La finalité première de cette pensée a été d'as­surer la sauvegarde d'un patrimoine intellectuel et spirituel légué par les ancêtres castillans et auto­chtones. Les communautés maghrébines, durant les derniers quatre siècles obscurs de l'histoire du Maroc, ont su d'instinct, garder, comme on garde la braise sous la cendre, le trésor de culture qui leur fut confié, pour le ranimer, le réactiver et le féconder en période de conjoncture favorable. En dépit de conditions d'existence incertaines ou inégales, souvent préoccupés de la survie reli­gieuse ou même physique de leurs communautés assaillies par toutes sortes de dangers, y compris celui des divisions internes, des conversions for­cées ou volontaires, les guides spirituels clercs et laïcs, les hakhamim "sages et lettrés", ont fait l'effort constant d'étudier, de cultiver et d'en­seigner la Loi et la Tradition.

On notera qu'en ces siècles d'indigence de la production intellectuelle ( 16e/19e siècles), compa­rée à l'effervescence et à la prospérité de l'Age d'Or, les oeuvres de l'esprit sont le reflet d'une culture polarisée sur la foi et la religion.

La finalité seconde de cette activité intellec­tuelle est intimement liée à la finalité première.
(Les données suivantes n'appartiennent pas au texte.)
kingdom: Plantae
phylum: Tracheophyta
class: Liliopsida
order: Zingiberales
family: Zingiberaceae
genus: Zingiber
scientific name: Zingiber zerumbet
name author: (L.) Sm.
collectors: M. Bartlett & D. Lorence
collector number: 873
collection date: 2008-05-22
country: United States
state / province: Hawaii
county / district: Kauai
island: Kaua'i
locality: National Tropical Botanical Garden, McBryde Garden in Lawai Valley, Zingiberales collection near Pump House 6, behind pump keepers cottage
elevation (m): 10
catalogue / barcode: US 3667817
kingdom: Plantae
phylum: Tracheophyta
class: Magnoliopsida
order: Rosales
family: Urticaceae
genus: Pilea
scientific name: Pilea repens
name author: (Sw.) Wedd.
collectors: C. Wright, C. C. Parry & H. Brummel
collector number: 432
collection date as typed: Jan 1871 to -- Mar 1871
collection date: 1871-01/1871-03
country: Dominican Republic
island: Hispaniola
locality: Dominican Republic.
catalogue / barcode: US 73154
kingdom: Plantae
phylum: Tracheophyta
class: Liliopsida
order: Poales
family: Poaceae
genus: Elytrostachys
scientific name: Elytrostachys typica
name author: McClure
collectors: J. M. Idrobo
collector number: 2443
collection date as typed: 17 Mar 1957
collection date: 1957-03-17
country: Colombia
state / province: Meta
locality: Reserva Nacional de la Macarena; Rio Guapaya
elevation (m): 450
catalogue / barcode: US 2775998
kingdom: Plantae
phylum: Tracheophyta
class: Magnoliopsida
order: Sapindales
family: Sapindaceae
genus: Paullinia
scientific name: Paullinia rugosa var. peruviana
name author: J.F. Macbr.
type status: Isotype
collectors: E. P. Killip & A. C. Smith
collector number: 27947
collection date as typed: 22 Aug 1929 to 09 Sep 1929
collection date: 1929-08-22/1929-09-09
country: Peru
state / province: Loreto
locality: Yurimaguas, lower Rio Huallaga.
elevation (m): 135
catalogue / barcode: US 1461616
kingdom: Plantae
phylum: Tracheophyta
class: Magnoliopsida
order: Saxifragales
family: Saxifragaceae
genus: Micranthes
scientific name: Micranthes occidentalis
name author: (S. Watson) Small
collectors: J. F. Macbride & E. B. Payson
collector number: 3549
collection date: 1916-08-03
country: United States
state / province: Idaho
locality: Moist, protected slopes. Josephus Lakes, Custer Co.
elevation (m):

Interprète des valeurs universelles du judaïsme, elle est aussi le miroir où la communauté se regarde, le moyen d'exprimer un monde, très peu exploré jusqu'ici, un environnement socio- économique et religieux, une société juive origi­nale, qui témoigne d'une exemplaire solidarité avec les autres communautés juives du monde, en dépit de son isolement et de sa propre détresse.

J'ai été amené ainsi à interroger l'histoire, l'imaginaire social, à poser un regard sur les struc­tures socio-économiques, sur la vie culturelle, religieuse et mystique, suivant un itinéraire qui mène du plus simple au plux complexe, selon une pédagogie vieille de deux mille ans et inscrite déjà dans ce petit livre d'éthique juive fondamentale, le traité des Pères, le Pirqé Abot (V, 30): A cinq ans la lecture de la Bible, à dix, l'étude de la Mishnah…, à quinze, le Talmud…, à quarante, le dis­cernement c'est à dire du sens caché, de Sod: de la kabbale…

Cet itinéraire est celui de tout lettré juif, Talmid hakham qui consacre sa vie entière à l'étude.

Mon propre itinéraire d'enseignant chercheur et écrivain est passé par les mêmes voies.

Le livre le plus récent, celui que je dédie aux écrits kabbalistiques et à la vie mystique, s'inscrit dans cet itinéraire intellectuel et littéraire. C'est en quelque sorte l'itinéraire obligatoire qui mène de l'étude de la Bible, à l'étude de la kabbale, du sens obvie apparent, au sens caché, ésotérique des textes. Ce livre, intitulé Kabbale, vie mystique et magie, est l'aboutissement, le terme de ceux qui l'ont précédé, une tâche entreprise il y a plus d'un quart de siècle, consacrée à des études et recherches sur la vie intellectuelle juive des cinq derniers siècles, dans les domaines de la pensée et du paysage culturel où se développent la con­science et la mémoire d'une communauté établie au Maghreb depuis près de deux millénaires et la création littéraire de ses grands lettrés.

Recherches sur la culture des Juifs d'Afrique du Nord-Edite par Issachar Ben-Ami

La transmission du savoir

C'est à la formation du lettré, à son itinéraire intellectuel, à la transmission du savoir, l'écrit et l'oral, à l'acquisition d'une culture substantielle et à l'apprentissage de la science traditionnelle et des humanités juives en général, qu'ont été dédiés nos premiers travaux. Ces questions ont fait l'objet de notre enquête sur l'enseignement de l'hébreu et du judaïsme au Maroc.

Langues et littératures dialectales et populaires

Notre effort a porté, au même moment, sur l'étude des langues juives et des littératures orales en judéo-arabe et judéo-berbère, donnant naissance à un grand nombre de publications dans des revues spécialisées et à nos deux livres: Littéra­tures dialectales et populaires juives en Occident Musulman et une Version berbère de la Hag-gadah de Pesah, Texte de Tinrhir du Todrha (Maroc)?

Pensée juridique

Nos travaux se sont poursuivis par une vaste entreprise englobant l'ensemble de la vie intellectuelle et du paysage socio-culturel. Nous en avons dressé l'inventaire et abordé l'examen métho­dique des oeuvres.

La pensée juridique, plus particulièrement celle représentée par les Taqqanot et les Responsa, la poésie religieuse ou profane, les écrits exégétiques, homilétiques, mystiques et kabbalistiques, etc… tous ces champs de la production intellec­tuelle ont été, pour nous (il en existe d'autres), les bases fondamentales de toute approche globale de l'existence juive, à tous les niveaux d'analyse.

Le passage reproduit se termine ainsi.